Both these examples look at some simple techniques that can be used to improve the performance of your pandas.

Categoricals for imporving data efficiency and processing, and numexpr for improving the performance of expression evaluation.

## Making Expressions Faster

The following is a basic example of an expression evaluation, making use of pure Python.
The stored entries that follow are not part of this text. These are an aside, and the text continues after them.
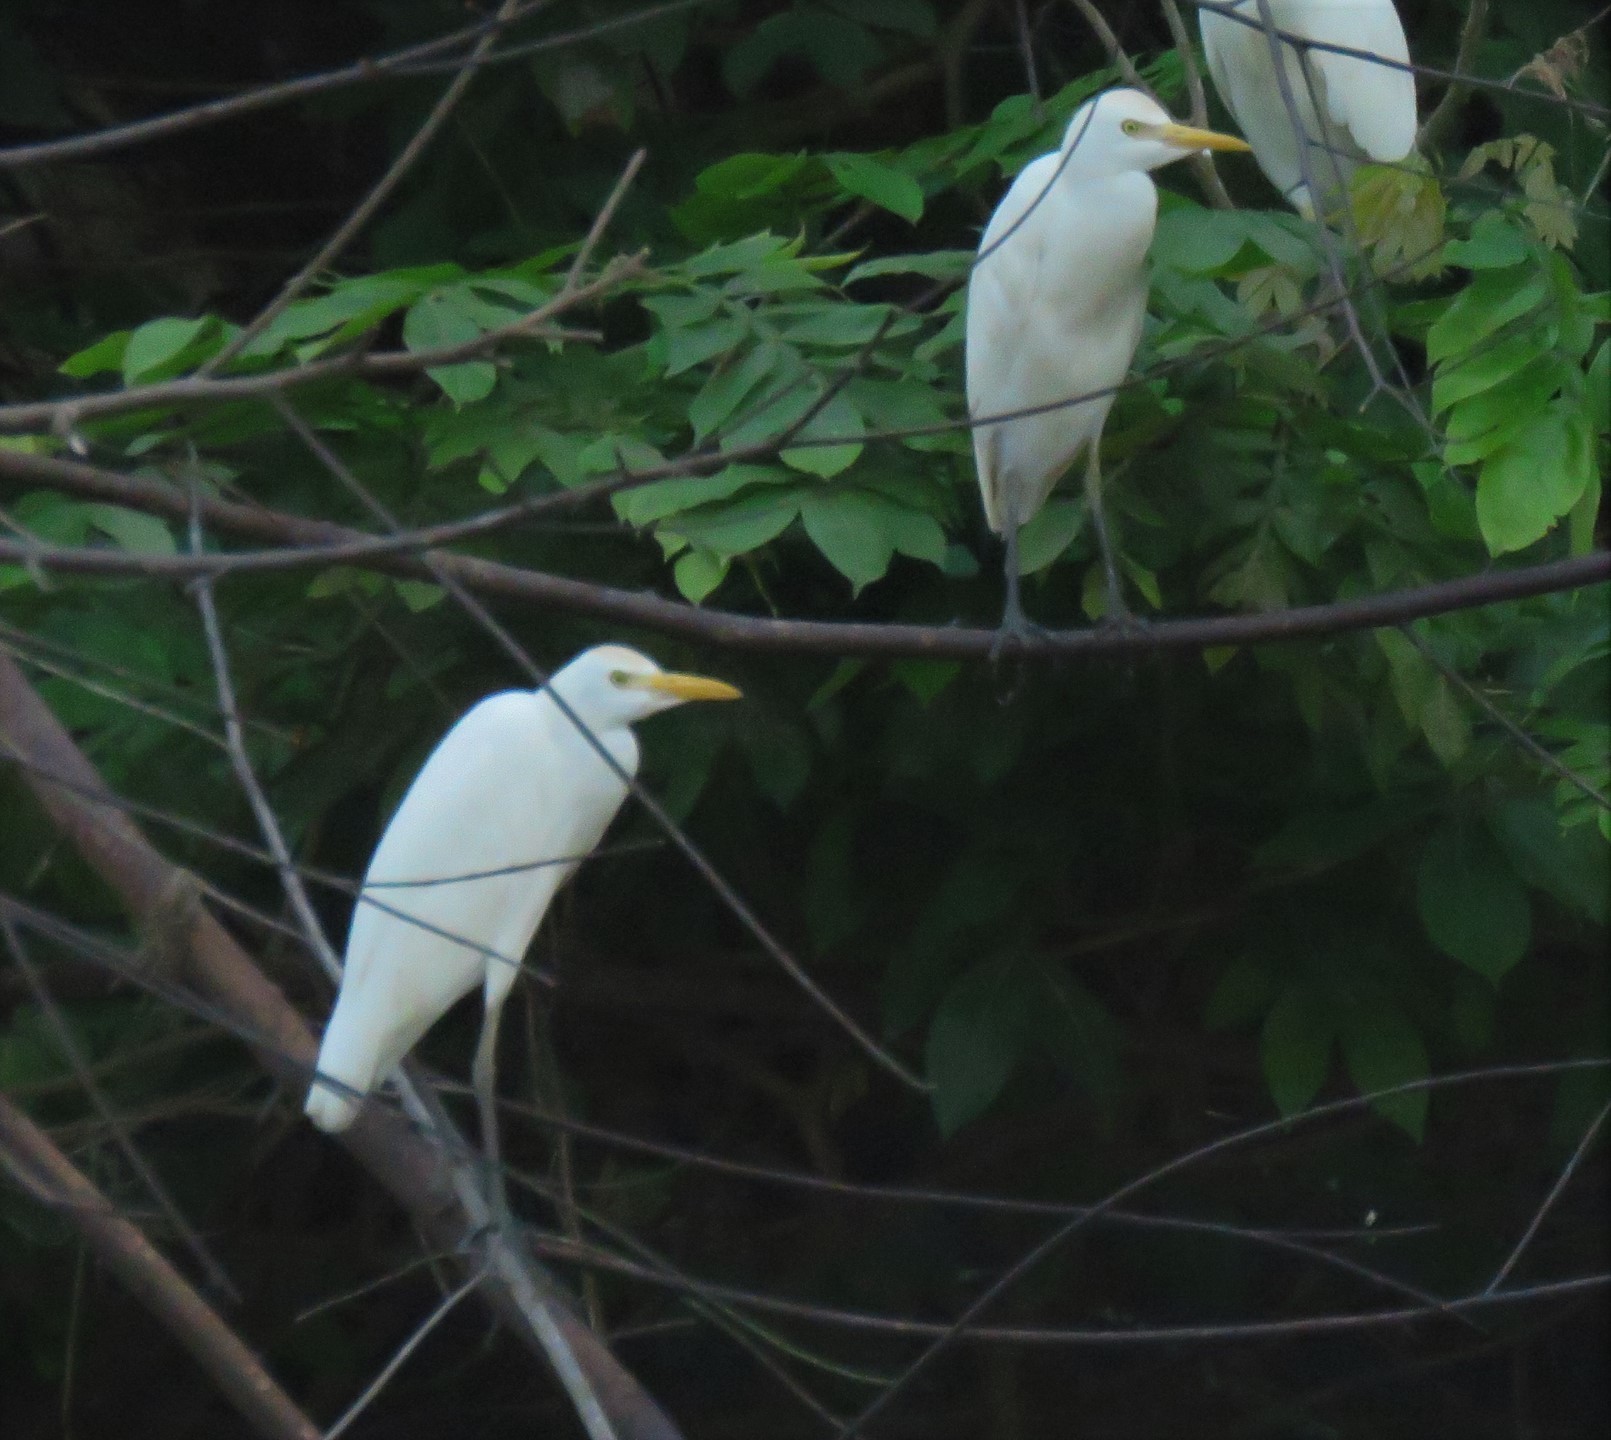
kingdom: Animalia
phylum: Chordata
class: Aves
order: Pelecaniformes
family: Ardeidae
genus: Bubulcus
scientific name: Bubulcus ibis
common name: Cattle egret
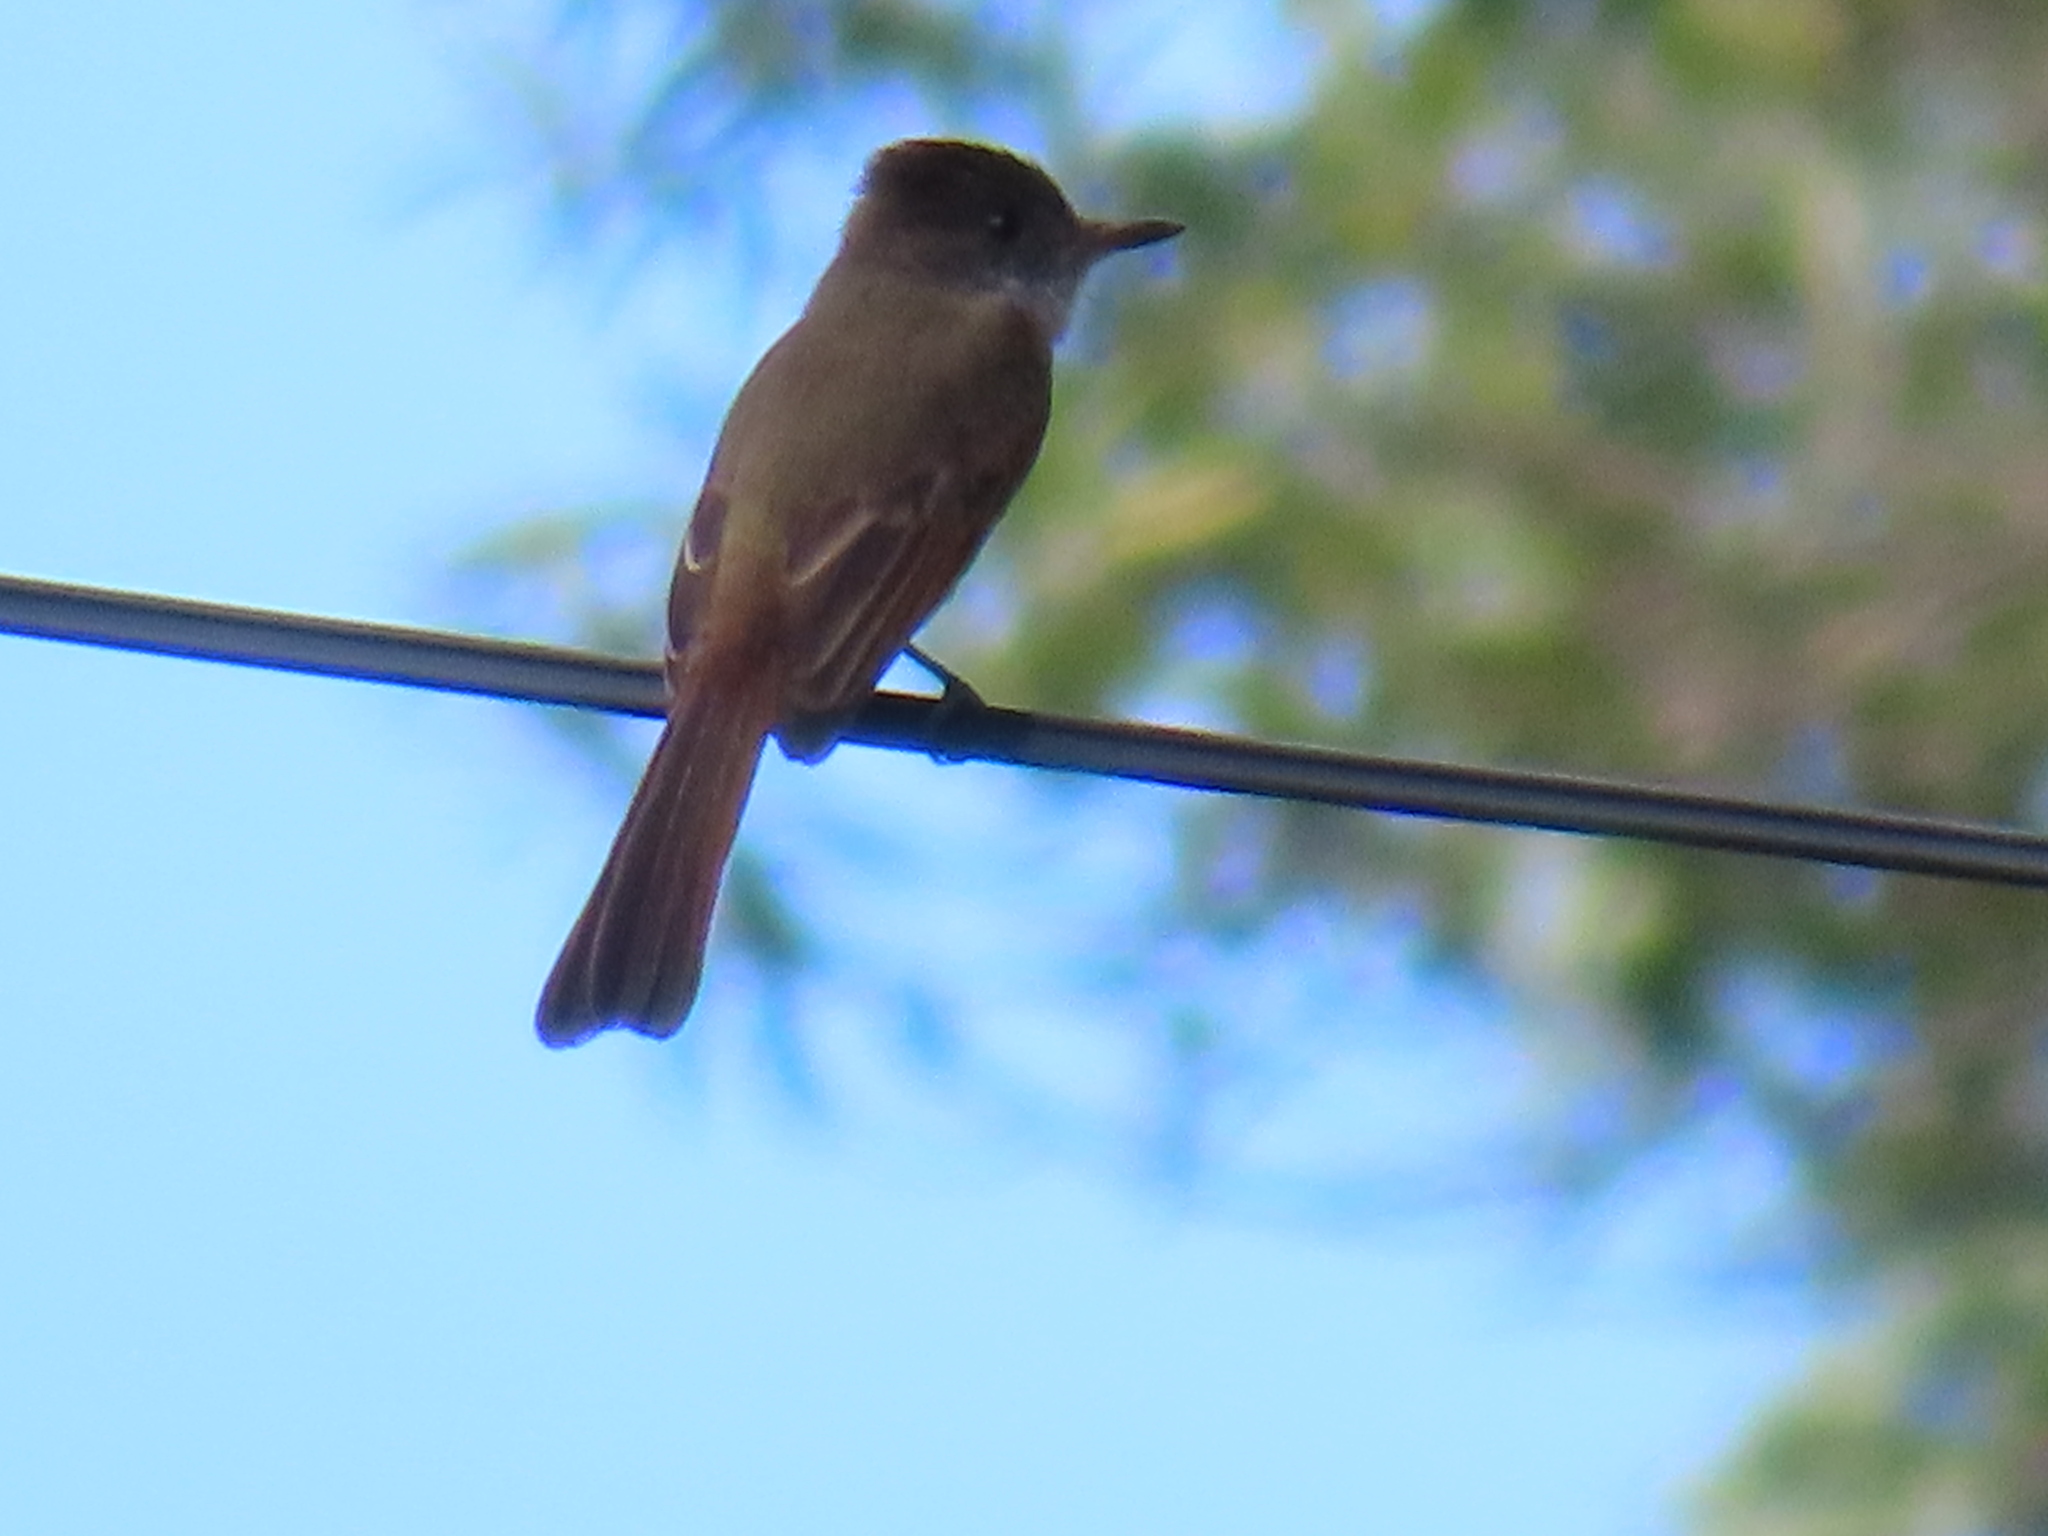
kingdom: Animalia
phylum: Chordata
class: Aves
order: Passeriformes
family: Tyrannidae
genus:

Notice the performance characteristics.

In [1]:
import math
loops = 2500000
a = range(1, loops)

def f(x):
    return 3 * math.log(x) + math.cos(x) ** 2

%timeit [f(x) for x in a]

1.27 s ± 19.1 ms per loop (mean ± std. dev. of 7 runs, 1 loop each)


We can immediately improve the performance, as already seen when looking at vectorization, by moving away from Python's own math library and making use of the NumPy maths libraries.

In [2]:
import numpy as np
a = np.arange(1, loops)

%timeit 3 * np.log(a) + np.cos(a) ** 2

58.7 ms ± 1.15 ms per loop (mean ± std. dev. of 7 runs, 10 loops each)


That's a significant improvement in performance already... but we can do better.

Numexpr is a package that allows us to 'compile' our expressions and then execute them natively...

In [5]:
import numexpr as ne
ne.set_num_threads(1)

f = '3 * log(a) + cos(a) ** 2'
%timeit ne.evaluate(f)

15.2 ms ± 303 µs per loop (mean ± std. dev. of 7 runs, 100 loops each)


And, it gets better. If we have more cores available for the computation, we can increase the number of threads that the numexpr library will make use of..

In [6]:
ne.set_num_threads(4)
%timeit ne.evaluate(f)

7.29 ms ± 278 µs per loop (mean ± std. dev. of 7 runs, 100 loops each)


That's a significant improvement in performance.